I think a lot about the scene in the Wizard of Oz where the WIzard’s voice booms out, “I am the Great and Powerful OZ!” And then, when Toto pushes the curtain aside and shows the shamefaced carny who’s running the apparatus, booms, “Pay NO attention to the Man Behind the Curtain!” It always makes me laugh. And I always think, giggling a little, that really we could have called EAP, as an alternative, The Man Behind the Curtain Press.
I mean, the main point is of course to get ideas out there. A particular kind of idea, of course…or ideas. Ideas on how an individual, just one person, can confront all of the looming problems in the world around us without either getting mowed down–without giving up her/his individual pleasure in life–or cowed into denial and servile acceptance “because that’s just the way it is, I can’t change it.” But I think it’s also part of the point to show that any individual, keeping his/her head down, and determined to both enjoy life and push it in the right direction at the same time, can do that. It’s open to everyone. It’s part of every day life. And don’t let the Man Behind the Curtain fool you into thinking it can only be done by a big booming voice coming from a loudspeaker hidden somewhere in the room.

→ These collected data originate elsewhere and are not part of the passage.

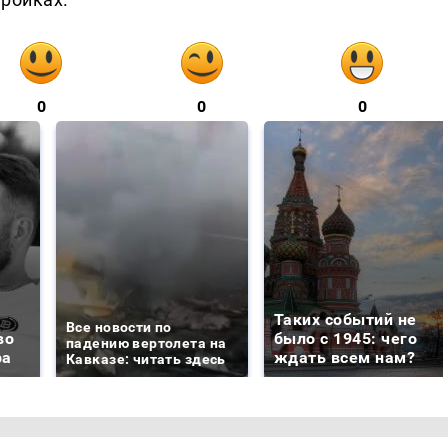
0
0
0
Таких событий не
Все новости по
во
было с 1945: чего
падению вертолета на
ра
ждать всем нам?
Кавказе: читать здесь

Now ideas are the reason books are made. Or they should be the reason, anyway, in the same way that it should be the reason that goods are made that they fill a need, and not just somebody’s bank account. So you can start very small. You can start at home. It can be part of your everyday life, and I’m arguing that it should be–ideas, I mean. Your ideas, my ideas, then they get exchanged, they turn into a third idea and they launch out into the world.
This is an everyday process, which somehow has gotten taken over by the ‘experts’. Mainly because we let them. Mainly because of a lack of confidence, a lack of autonomy, on our own part…a terror that our own opinion would be scorned, would be wrong, would be…set aside as not as grand as those others. Mainly because we actually believe that voice when it insists it’s the Great and Powerful Oz.
We let ourselves get mystified. And that’s the first place we can start in making our world a better place. We can refuse the mystification. We can insist on seeing the Man Behind the Curtain.
All of this! Just because I’ve been wrestling all week with admin problems coming out of publishing books. Printing issues. Proofing issues. Sales to foreign countries issues. And, of all things, liquor license issues. I mean, it turns out it’s quite difficult just to serve a little bit of wine to some friends to celebrate a book. At least, if that celebration is in public. And my wrestling with that little issue, as I meditated on it and looked at first that way to solve it, then rejected it to look at another way, I started to get that picture of the poor Wizard fruitlessly pulling levers in my head; it just kept floating through. And I realized as I wondered why that image, that, of course, one of the ways that we mystify the process of getting ideas out there is we mystify the whole production process, and the whole sharing with the world process (the former we mystify by pretending the ideas just got out by themselves by sheer strength of truth–the powerful use this one a lot to hide the monoculture of ideas it’s to their benefit to enforce, I notice–or we mystify the latter by calling it ‘marketing and publicity’ and relegating THAT to the experts again), instead of just making plain what happens along the way. And that this, in fact, doesn’t do the mystifiers any more good than it does us. I mean, when was the Wizard happier, when he was terrifying the Emerald City, or when he was hanging out at the end with Dorothy and telling her his whole story?
In a way, the entire media business in this country, at least the large, formal, entrenched, monopolistic media that most people see as the whole iceberg, is run as if by the Great and Powerful Oz, the Man Behind the Curtain, with no real story showing at all. Real story showing being considered unprofessional, somehow…not done. I don’t think this is healthy. I think that curtain’s got to go. And I think one way that curtain can get tweaked is by as many people as possible taking over the means of production themselves…and the means of distribution, too. And along the way, being quite clear about how the process really happens, and what’s really going on.